Karraker wasn’t the only one sharing her story for the first time.
Flying in from Boston after the ruling came down, Kayla Schneider, 29, made her first trip to the nation’s capital. A roughly 24-hour voyage to stand signless, but in solidarity.
“I’m a teen mom. I had my son when I just turned 18 years old. It was a tough decision to make, you know, I went to Planned Parenthood and they were really helpful in making that decision. Then I got pregnant again when he was about four years old and had to make that decision again and I at that time I chose to have an abortion,” she says. “I had the choice both times and I made a different choice both times and I think everybody should have that option.”
With her purple hair tied back in pigtails, her black oversized glasses covering most of her face, it was only the catch in her voice that gave away her tears.
“I don’t want to get too emotional,” she says.
It’s her first time she has shared her story with someone other than family. She’s not ready to take the mega-phone — but she’s ready to let others know.
As one of the nearly one in four women who get an abortion, she says it was time to speak out.
With Schneider’s first pregnancy, she was six weeks along when she found out. Her boyfriend at the time had broken up with her just two weeks before she got the news.
“I was on birth control. I was on the pill,” she says. “He’s now 11 years old. He’s the best thing that’s ever happened to me. I’m married. And he has the best dad, not his biological father, but he’s been in his life since he was six months old.”

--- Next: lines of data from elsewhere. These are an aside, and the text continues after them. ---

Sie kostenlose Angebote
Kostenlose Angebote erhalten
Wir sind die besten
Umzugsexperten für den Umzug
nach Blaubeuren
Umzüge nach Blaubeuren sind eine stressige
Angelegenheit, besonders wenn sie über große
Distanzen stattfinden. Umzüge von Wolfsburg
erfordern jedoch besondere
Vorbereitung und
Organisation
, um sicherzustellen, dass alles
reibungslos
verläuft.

The second time she found out she was pregnant, it was with her now-husband, and again she was on birth control. And although they were in a committed relationship, they decided the time was not right.

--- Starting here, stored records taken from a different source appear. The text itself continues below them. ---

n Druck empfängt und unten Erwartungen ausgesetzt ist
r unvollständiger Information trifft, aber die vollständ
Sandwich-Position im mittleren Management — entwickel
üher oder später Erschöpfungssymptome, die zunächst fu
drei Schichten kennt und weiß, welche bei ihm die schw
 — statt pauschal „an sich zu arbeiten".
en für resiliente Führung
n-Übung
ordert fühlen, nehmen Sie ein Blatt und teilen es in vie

“I was again really torn on what to do. Ultimately, I went and had the abortion at eight weeks. It was really hard. I still bring it up to him sometimes, but no, I don’t regret it,” Schneider tells Rolling Stone. “I’m out here for everyone. I’m out here for every person that gets pregnant and doesn’t have access to get an abortion if they want to. I’m out here for the people that have access to abortion and are forced to look at an ultrasound before they get one who are told that they’re going to hell if they get an abortion. I’m out here for the trans men that could be forced to give birth.”
With only a couple hours on the ground in D.C., Schneider says she plans to take her action back to Massachusetts to help others, even though they remain one of the handful of states that codified access to abortion into their state law.
Republican Gov. Charlie Baker even issued an executive order within hours of the Supreme Court decision, to protect residents and providers, as well as bans the state from complying with extradition requests for out of state residents who might go to the state for a procedure or those who provide or assist in abortions.
Karraker, however, is not so protected living in Virginia, where Gov. Glenn Youngkin has praised the anti-abortion decision, and said he aims to restrict acess to 15-weeks in light of the Court’s ruling. Even so, Karraker hopes to pay forward the help she received in a pre-Roe world — even as the one she now finds herself is in some ways more restrictive. States like Texas allow private citizens to sue anyone (even those outside the state) who “aids or abets” an abortion.
“I might be going to some of the states where it’s completely illegal and try to help women find the means to get the abortion. I mean, I don’t have a lot of money, but I have more time than money these days.’
And she is prepared for the consequences.
“I have to get my husband to get the bail money first,” she says with a laugh. “He might need it.”